The doc also goes on to describe other heroes like Captain America and The Mighty Thor with the hammer. It is interesting to note that The comics on The Might Thor was banned in Singapore, where this reviewer grew up, a country that is famous for censorship. Thor was considered too violent and hence Thor was banned. As a kid, my classmates would have someone go over to neighbouring Malaysia to buy the Their comic books. So, Singapore kids did get to read those comics anyway. Also good to note is that Marvel superheroes are all from Earth while those of the D.C. comics hailed from other planets or other worlds.
Stan Lee is also famous for appearing in a cameo in all the Marvel super hero action movies. These are of course, too many to mention. The doc is insightful and informative showing only the positive of Stan's life. But the doc omits the more troubled life of Stan in his older age, of how he was abused as an elderly and how his business manager had physically and mentally abused him in his old age.
STAN LEE is available for streaming on Disney+ from June 156th, 2023.
VILLAGE (Japan 2023) ***
Directed by Michihito Fuji
Life is but a dream. So goes the rhyme: Row, row, row your boat! Gently down the stream….Life is but a dream,” This new Japanese horror film begins with the words: Dreams are fleeting. Besides knowing this, humans still dream. Waking up after 50 glorious years, it was all merely a dream… so goes Kantun, a Japanese Not Play. Dream stuff is also quoted in Shaekespeare’s THE TEMPEST. "We are such stuff as dreams are made on; and our little life is rounded with a sleep." - William Shakespeare. From Act IV of The Tempest, this line is spoken by Prospero, as he compares his magical illusions "melted into air, into thin air," to the transient nature of our lives.

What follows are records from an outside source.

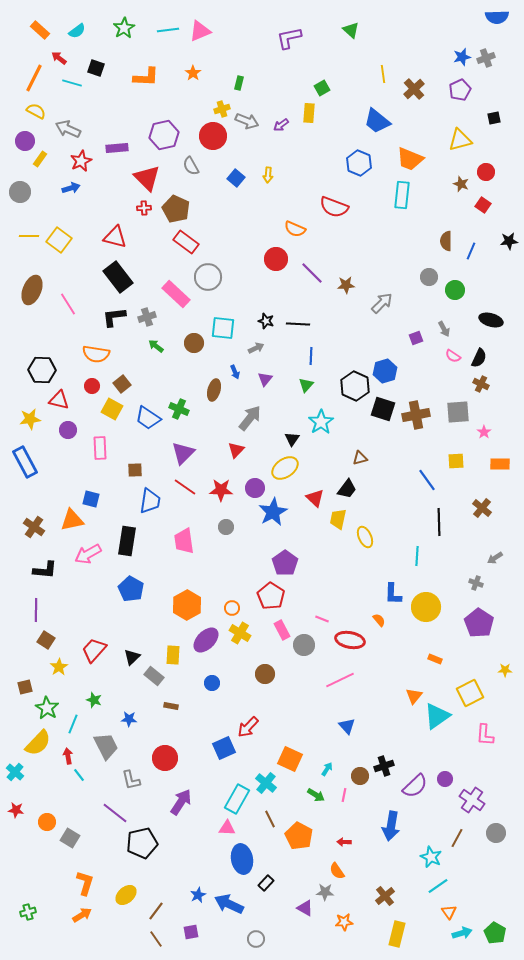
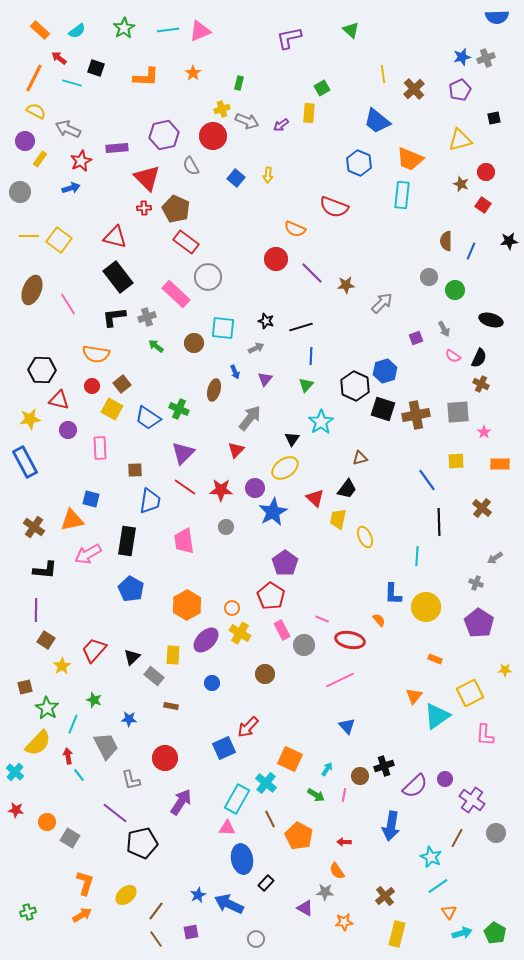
black line at (298, 324): moved 3 px right, 3 px down; rotated 20 degrees counterclockwise
yellow star at (59, 667): moved 3 px right, 1 px up
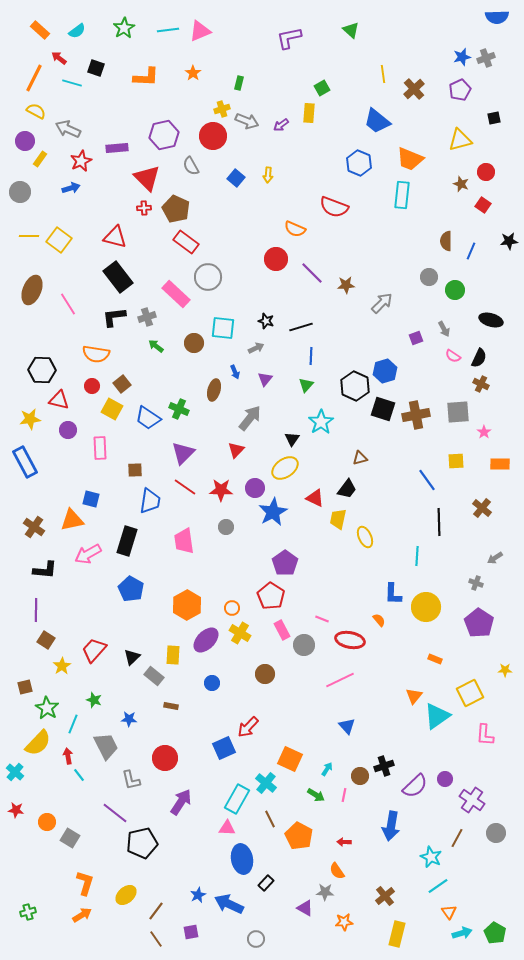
red triangle at (315, 498): rotated 18 degrees counterclockwise
black rectangle at (127, 541): rotated 8 degrees clockwise
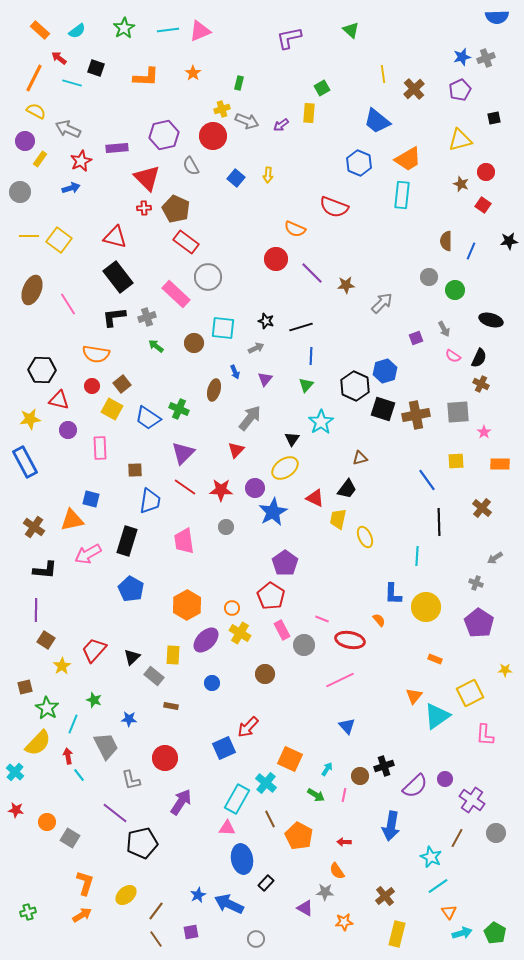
orange trapezoid at (410, 159): moved 2 px left; rotated 52 degrees counterclockwise
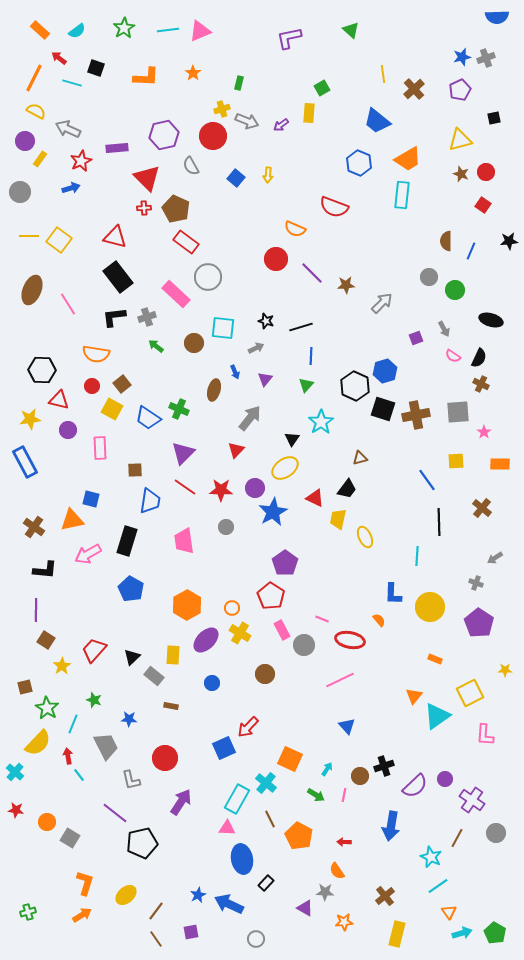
brown star at (461, 184): moved 10 px up
yellow circle at (426, 607): moved 4 px right
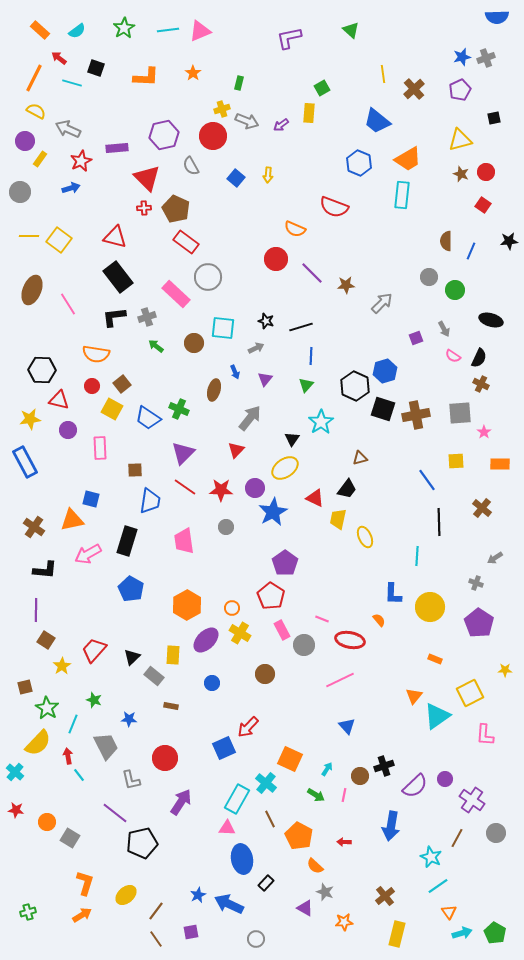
gray square at (458, 412): moved 2 px right, 1 px down
orange semicircle at (337, 871): moved 22 px left, 5 px up; rotated 12 degrees counterclockwise
gray star at (325, 892): rotated 18 degrees clockwise
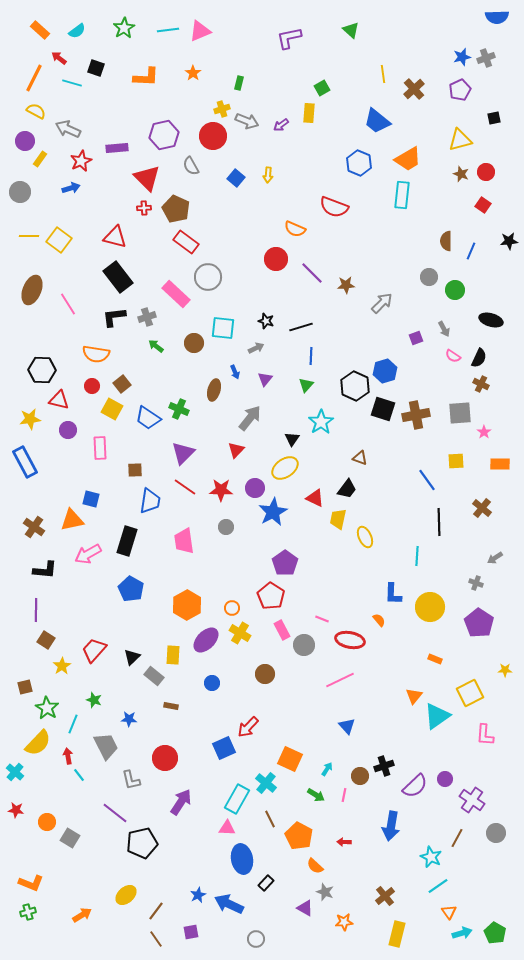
brown triangle at (360, 458): rotated 35 degrees clockwise
orange L-shape at (85, 883): moved 54 px left; rotated 95 degrees clockwise
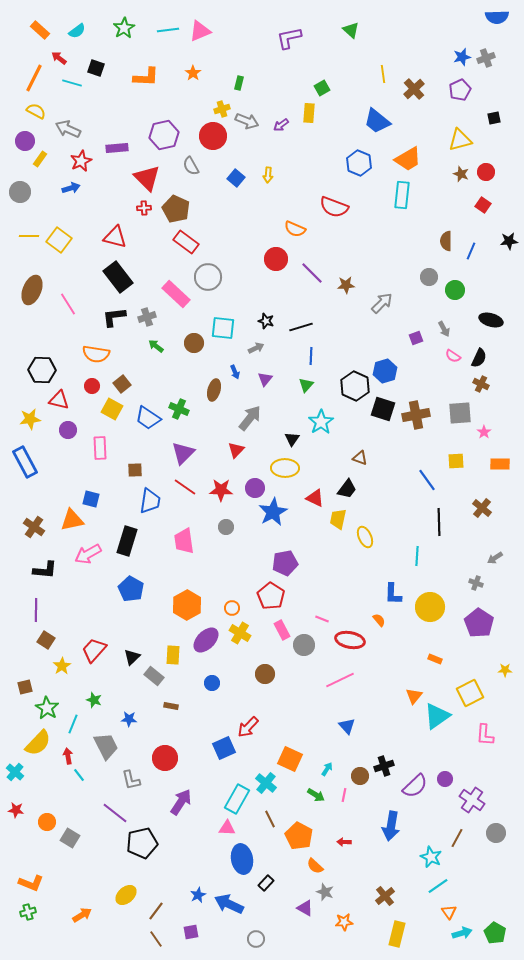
yellow ellipse at (285, 468): rotated 36 degrees clockwise
purple pentagon at (285, 563): rotated 25 degrees clockwise
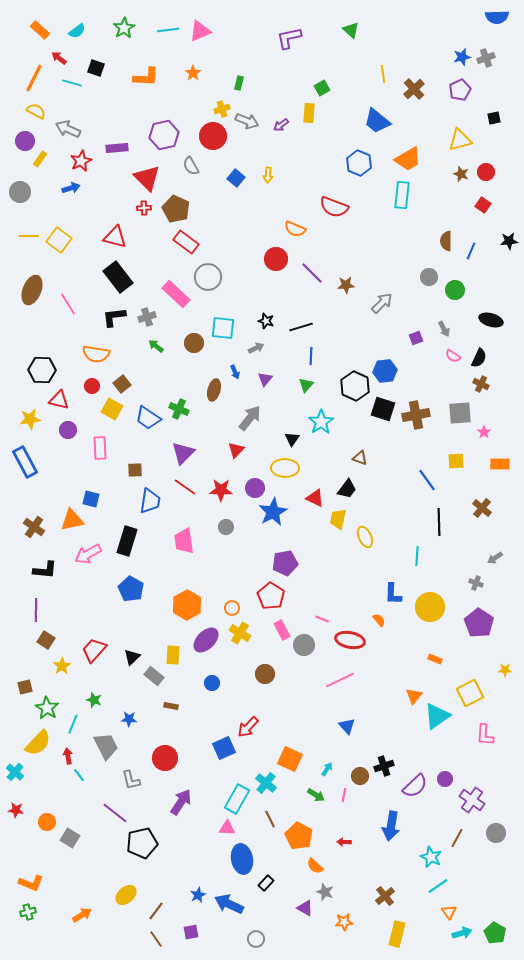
blue hexagon at (385, 371): rotated 10 degrees clockwise
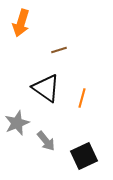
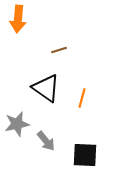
orange arrow: moved 3 px left, 4 px up; rotated 12 degrees counterclockwise
gray star: moved 1 px down; rotated 10 degrees clockwise
black square: moved 1 px right, 1 px up; rotated 28 degrees clockwise
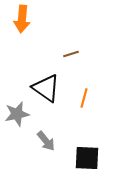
orange arrow: moved 4 px right
brown line: moved 12 px right, 4 px down
orange line: moved 2 px right
gray star: moved 10 px up
black square: moved 2 px right, 3 px down
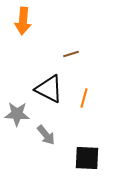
orange arrow: moved 1 px right, 2 px down
black triangle: moved 3 px right, 1 px down; rotated 8 degrees counterclockwise
gray star: rotated 15 degrees clockwise
gray arrow: moved 6 px up
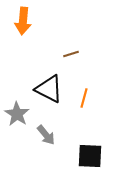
gray star: rotated 30 degrees clockwise
black square: moved 3 px right, 2 px up
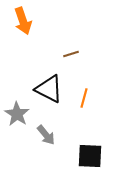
orange arrow: rotated 24 degrees counterclockwise
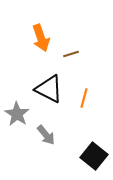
orange arrow: moved 18 px right, 17 px down
black square: moved 4 px right; rotated 36 degrees clockwise
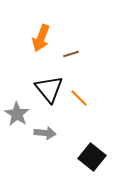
orange arrow: rotated 40 degrees clockwise
black triangle: rotated 24 degrees clockwise
orange line: moved 5 px left; rotated 60 degrees counterclockwise
gray arrow: moved 1 px left, 2 px up; rotated 45 degrees counterclockwise
black square: moved 2 px left, 1 px down
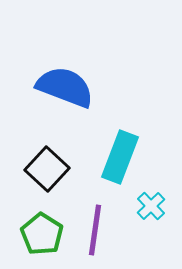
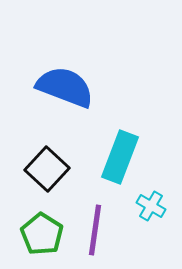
cyan cross: rotated 16 degrees counterclockwise
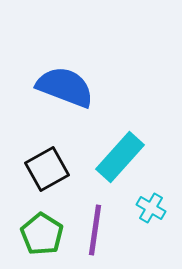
cyan rectangle: rotated 21 degrees clockwise
black square: rotated 18 degrees clockwise
cyan cross: moved 2 px down
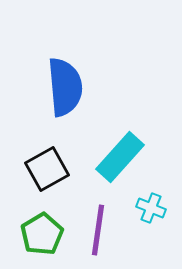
blue semicircle: rotated 64 degrees clockwise
cyan cross: rotated 8 degrees counterclockwise
purple line: moved 3 px right
green pentagon: rotated 9 degrees clockwise
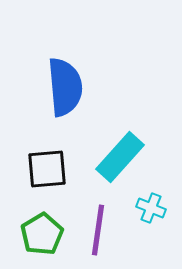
black square: rotated 24 degrees clockwise
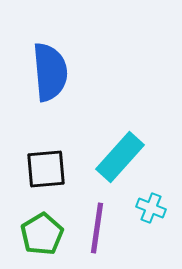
blue semicircle: moved 15 px left, 15 px up
black square: moved 1 px left
purple line: moved 1 px left, 2 px up
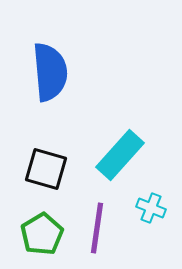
cyan rectangle: moved 2 px up
black square: rotated 21 degrees clockwise
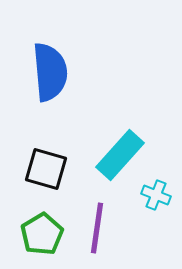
cyan cross: moved 5 px right, 13 px up
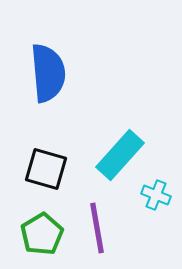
blue semicircle: moved 2 px left, 1 px down
purple line: rotated 18 degrees counterclockwise
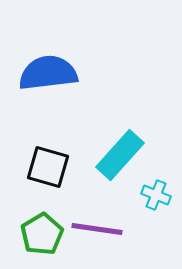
blue semicircle: rotated 92 degrees counterclockwise
black square: moved 2 px right, 2 px up
purple line: moved 1 px down; rotated 72 degrees counterclockwise
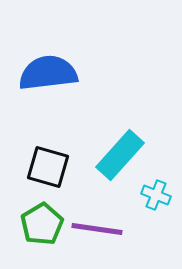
green pentagon: moved 10 px up
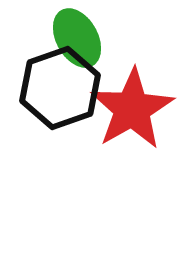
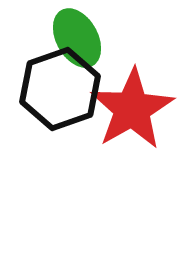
black hexagon: moved 1 px down
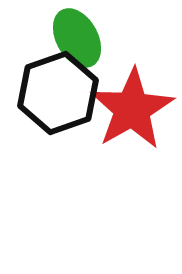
black hexagon: moved 2 px left, 4 px down
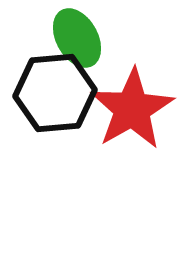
black hexagon: moved 3 px left; rotated 14 degrees clockwise
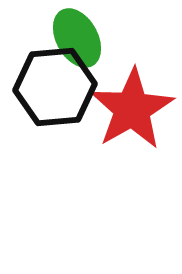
black hexagon: moved 6 px up
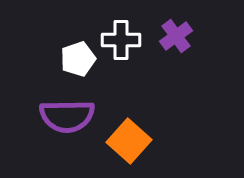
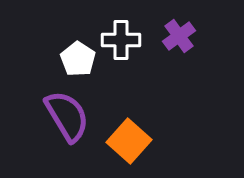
purple cross: moved 3 px right
white pentagon: rotated 20 degrees counterclockwise
purple semicircle: rotated 120 degrees counterclockwise
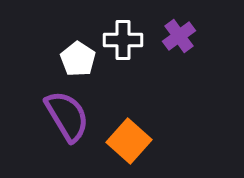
white cross: moved 2 px right
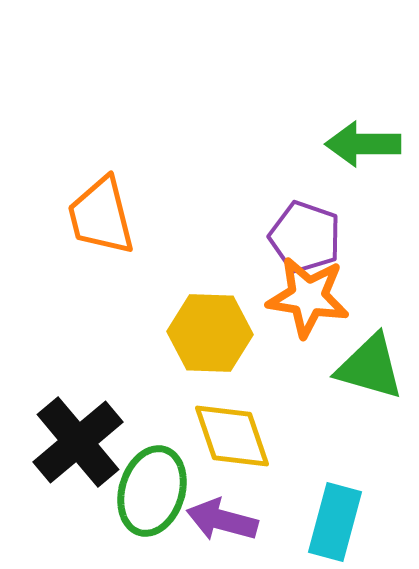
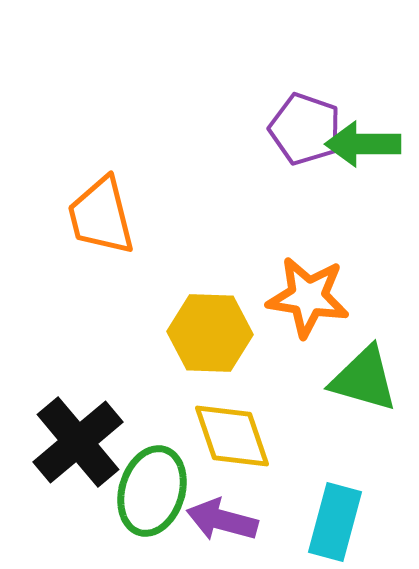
purple pentagon: moved 108 px up
green triangle: moved 6 px left, 12 px down
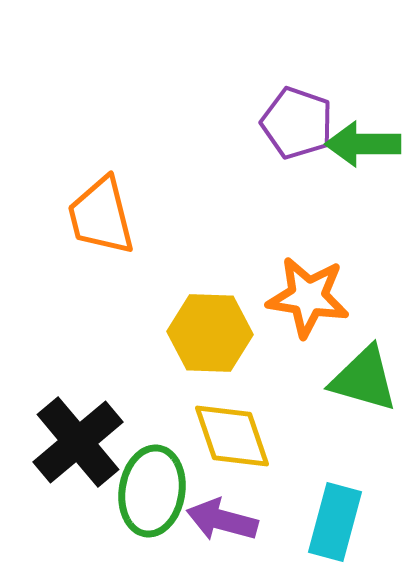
purple pentagon: moved 8 px left, 6 px up
green ellipse: rotated 8 degrees counterclockwise
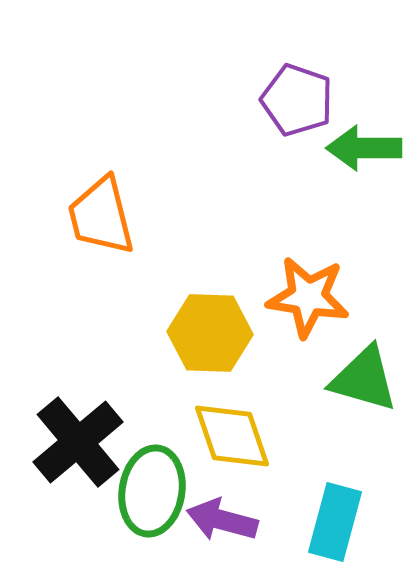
purple pentagon: moved 23 px up
green arrow: moved 1 px right, 4 px down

In VILLAGE the dreams are more like nightmares as can be witnessed in the beginning disturbing sequence which intercuts a play with several images: a hole in the ground surrounded by rubbish; a boy witnessing a fire; a man with a sweaty face.
Yu Katayama is a young man who lives in the remote, but beautiful village Kamonmura. He has lived there since he was a child and is unable to leave due to an incident in his past. To pay off his mother's debt, Yu works in a garbage disposal facility nearby. He lives without a dream or hope in his life. One day, Misaki Nakai returns to Kamonmura from Tokyo. Yu and Misaki were childhood friends. Her return changes Yu. As they say, there is more than meets the eye.
VILLAGE runs for a full 2 hours. Though it takes its time to tell its story (effectively mounting the suspense), the images are haunting, the storytelling convincing and the horror often felt. The Japanese atmosphere also aids in the film’s intrigue. Worth the watch on Netflix which begins streaming the film June the 16th.